Goldberg answered by saying “everybody doesn’t win” and “you don’t get everything you want to get.”
“There are no snubs,” she added. “That’s what you have to keep in mind: Not everybody gets a prize, and it is subjective. Movies are subjective. The movies you love may not be loved by the people who are voting.”
Because Gerwig and Robbie were nominated for best director and best actress at the majority of Oscar pre-cursor awards, including the Golden Globes and Critic’s Choice Awards, many pundits thought their Oscar nominations would be a no-brainer, hence the snub outrage. Gerwig also got nominated at the Directors Guild of America awards. Their film’s $1.4 billion gross, the highest earner of 2023, combined with the critical acclaim “Barbie” received also led many to think Gerwig and Robbie wouldn’t be left out of these races.
Ryan Gosling, who earned an Oscar nomination for best supporting actor thanks to his performance as Ken, spoke out against the Oscars for snubbing Gerwig and Robbie.

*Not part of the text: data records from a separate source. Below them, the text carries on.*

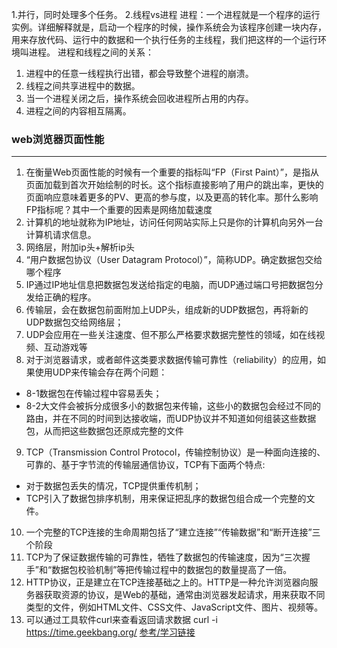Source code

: 1.并行，同时处理多个任务。
2.线程vs进程 
进程：一个进程就是一个程序的运行实例。详细解释就是，启动一个程序的时候，操作系统会为该程序创建一块内存，用来存放代码、运行中的数据和一个执行任务的主线程，我们把这样的一个运行环境叫进程。 
进程和线程之间的关系：
1. 进程中的任意一线程执行出错，都会导致整个进程的崩溃。  
2. 线程之间共享进程中的数据。    
3. 当一个进程关闭之后，操作系统会回收进程所占用的内存。
4. 进程之间的内容相互隔离。
### web浏览器页面性能
------------- 
1. 在衡量Web页面性能的时候有一个重要的指标叫“FP（First Paint）”，是指从页面加载到首次开始绘制的时长。这个指标直接影响了用户的跳出率，更快的页面响应意味着更多的PV、更高的参与度，以及更高的转化率。那什么影响FP指标呢？其中一个重要的因素是网络加载速度    
2. 计算机的地址就称为IP地址，访问任何网站实际上只是你的计算机向另外一台计算机请求信息。    
3. 网络层，附加ip头+解析ip头   
4. “用户数据包协议（User Datagram Protocol）”，简称UDP。确定数据包交给哪个程序   
5. IP通过IP地址信息把数据包发送给指定的电脑，而UDP通过端口号把数据包分发给正确的程序。   
6. 传输层，会在数据包前面附加上UDP头，组成新的UDP数据包，再将新的UDP数据包交给网络层；    
7. UDP会应用在一些关注速度、但不那么严格要求数据完整性的领域，如在线视频、互动游戏等    
8. 对于浏览器请求，或者邮件这类要求数据传输可靠性（reliability）的应用，如果使用UDP来传输会存在两个问题：   
 - 8-1数据包在传输过程中容易丢失；  
 - 8-2大文件会被拆分成很多小的数据包来传输，这些小的数据包会经过不同的路由，并在不同的时间到达接收端，而UDP协议并不知道如何组装这些数据包，从而把这些数据包还原成完整的文件
9. TCP（Transmission Control Protocol，传输控制协议）是一种面向连接的、可靠的、基于字节流的传输层通信协议，TCP有下面两个特点:
  - 对于数据包丢失的情况，TCP提供重传机制；
  - TCP引入了数据包排序机制，用来保证把乱序的数据包组合成一个完整的文件。
10. 一个完整的TCP连接的生命周期包括了“建立连接”“传输数据”和“断开连接”三个阶段 
11. TCP为了保证数据传输的可靠性，牺牲了数据包的传输速度，因为“三次握手”和“数据包校验机制”等把传输过程中的数据包的数量提高了一倍。 
12. HTTP协议，正是建立在TCP连接基础之上的。HTTP是一种允许浏览器向服务器获取资源的协议，是Web的基础，通常由浏览器发起请求，用来获取不同类型的文件，例如HTML文件、CSS文件、JavaScript文件、图片、视频等。
13. 可以通过工具软件curl来查看返回请求数据 curl -i  https://time.geekbang.org/
[参考/学习链接](https://blog.poetries.top/browser-working-principle/guide/part1/lesson03.html#%E6%B5%8F%E8%A7%88%E5%99%A8%E7%AB%AF%E5%8F%91%E8%B5%B7http%E8%AF%B7%E6%B1%82%E6%B5%81%E7%A8%8B)
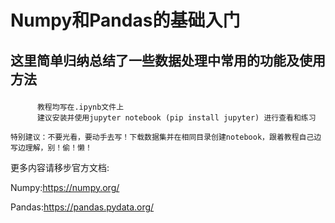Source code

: # Numpy和Pandas的基础入门

## 这里简单归纳总结了一些数据处理中常用的功能及使用方法<p>
          教程均写在.ipynb文件上
          建议安装并使用jupyter notebook (pip install jupyter) 进行查看和练习
`特别建议：不要光看，要动手去写！下载数据集并在相同目录创建notebook，跟着教程自己边写边理解，别！偷！懒！`
          
更多内容请移步官方文档:<p>
          Numpy:https://numpy.org/<p>
          Pandas:https://pandas.pydata.org/
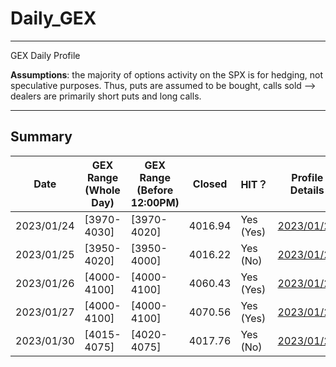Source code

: # Daily_GEX


*** 
GEX Daily Profile 

**Assumptions**: the majority of options activity on the SPX is for hedging, not speculative purposes. Thus, puts are assumed to be bought, calls sold --> dealers are primarily short puts and long calls.


*** 

## Summary

| Date | GEX Range (Whole Day) | GEX Range (Before 12:00PM) | Closed | HIT？| Profile Details |
|---|---|---|---|---|---|
| 2023/01/24 | [3970-4030] | [3970-4020] | 4016.94 | Yes (Yes) | <a href="https://fengqifang.github.io/Daily_GEX/0124_GEX.html" title="2023/01/24">2023/01/24</a> |
| 2023/01/25 | [3950-4020] | [3950-4000] | 4016.22 | Yes (No)  | <a href="https://fengqifang.github.io/Daily_GEX/0125_GEX.html" title="2023/01/24">2023/01/25</a>|
| 2023/01/26 | [4000-4100] | [4000-4100] | 4060.43 | Yes (Yes) | <a href="https://fengqifang.github.io/Daily_GEX/0126_GEX.html" title="2023/01/24">2023/01/26</a> |
| 2023/01/27 | [4000-4100] | [4000-4100] | 4070.56 | Yes (Yes) | <a href="https://fengqifang.github.io/Daily_GEX/0127_GEX.html" title="2023/01/24">2023/01/27</a> |
| 2023/01/30 | [4015-4075] | [4020-4075] | 4017.76 | Yes (No) | <a href="https://fengqifang.github.io/Daily_GEX/0130_GEX.html" title="2023/01/24">2023/01/27</a> |

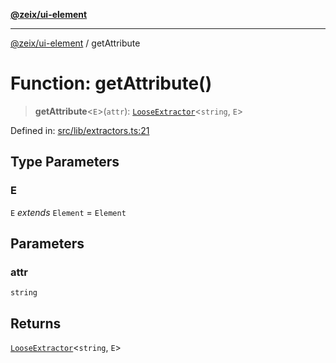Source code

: [**@zeix/ui-element**](../README.md)

***

[@zeix/ui-element](../globals.md) / getAttribute

# Function: getAttribute()

> **getAttribute**\<`E`\>(`attr`): [`LooseExtractor`](../type-aliases/LooseExtractor.md)\<`string`, `E`\>

Defined in: [src/lib/extractors.ts:21](https://github.com/zeixcom/ui-element/blob/e844a8875dcc0f1e1c331a07fc308d56d924c955/src/lib/extractors.ts#L21)

## Type Parameters

### E

`E` *extends* `Element` = `Element`

## Parameters

### attr

`string`

## Returns

[`LooseExtractor`](../type-aliases/LooseExtractor.md)\<`string`, `E`\>
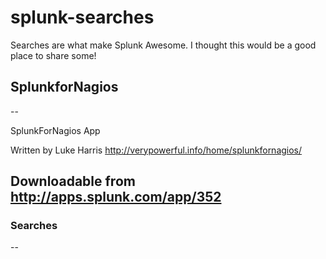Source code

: splunk-searches
===============

Searches are what make Splunk Awesome. I thought this would be a good place to share some!

## SplunkforNagios
--


SplunkForNagios App 

Written by Luke Harris
http://verypowerful.info/home/splunkfornagios/

Downloadable from
http://apps.splunk.com/app/352
--
### Searches
--
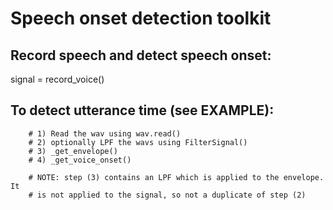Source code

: # Speech onset detection toolkit

## Record speech and detect speech onset:
signal = record_voice()


## To detect utterance time (see EXAMPLE):
        # 1) Read the wav using wav.read()
        # 2) optionally LPF the wavs using FilterSignal()
        # 3) _get_envelope()
        # 4) _get_voice_onset()

        # NOTE: step (3) contains an LPF which is applied to the envelope. It
        # is not applied to the signal, so not a duplicate of step (2)

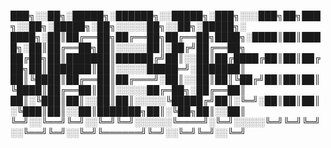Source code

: ███╗░░██╗░█████╗░██████╗░░█████╗░███╗░░░███╗██╗███╗░░██╗░█████╗░██╗░░░░░██╗░░██╗░█████╗░
████╗░██║██╔══██╗██╔══██╗██╔══██╗████╗░████║██║████╗░██║██╔══██╗██║░░░░░██║░██╔╝██╔══██╗
██╔██╗██║███████║██████╔╝██║░░██║██╔████╔██║██║██╔██╗██║███████║██║░░░░░█████═╝░███████║
██║╚████║██╔══██║██╔═══╝░██║░░██║██║╚██╔╝██║██║██║╚████║██╔══██║██║░░░░░██╔═██╗░██╔══██║
██║░╚███║██║░░██║██║░░░░░╚█████╔╝██║░╚═╝░██║██║██║░╚███║██║░░██║███████╗██║░╚██╗██║░░██║
╚═╝░░╚══╝╚═╝░░╚═╝╚═╝░░░░░░╚════╝░╚═╝░░░░░╚═╝╚═╝╚═╝░░╚══╝╚═╝░░╚═╝╚══════╝╚═╝░░╚═╝╚═╝░░╚═╝
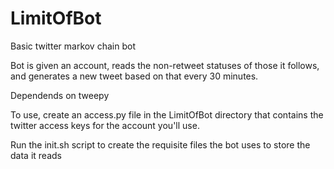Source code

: # LimitOfBot
Basic twitter markov chain bot

Bot is given an account, reads the non-retweet statuses of those it follows, and generates a new tweet based on that every 30 minutes.

Dependends on tweepy

To use, create an access.py file in the LimitOfBot directory that contains the twitter access keys for the account you'll use.

Run the init.sh script to create the requisite files the bot uses to store the data it reads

“No recognition would be possible for anyone on the film without their talent, grit and genius. To say that I’m disappointed that they are not nominated in their respective categories would be an understatement,” Gosling wrote in a statement. “Against all odds with nothing but a couple of soulless, scantily clad, and thankfully crotchless dolls, they made us laugh, they broke our hearts, they pushed the culture and they made history. Their work should be recognized along with the other very deserving nominees. Having said that, I am so happy for America Ferrera and the other incredible artists who contributed their talents to making this such a groundbreaking film.”
America Ferrara, who plays Gloria in “Barbie” and earned an Oscar nomination for best supporting actress, told Variety that it was “incredibly disappointing” to see Gerwig and Robbie’s names missing from the best director and best actress categories.
“Greta has done just about everything that a director could do to deserve it,” Ferrera explained. “Creating this world, and taking something that didn’t have inherent value to most people and making it a global phenomenon. It feels disappointing to not see her on that list.”
Even Hillary Clinton weighed in on the snubs, sending Gerwig and Robbie a message over X that read: “While it can sting to win the box office but not take home the gold, your millions of fans love you. You’re both so much more than Kenough.”
“Barbie” is still very much in the running for the best picture Oscar (although many pundits agree Christopher Nolan’s “Oppenheimer” is the frontrunner), while Gerwig is a strong contender for best adapted screenplay alongside co-writer Noah Baumbach. The 2024 Oscars are set for Sunday, March 10.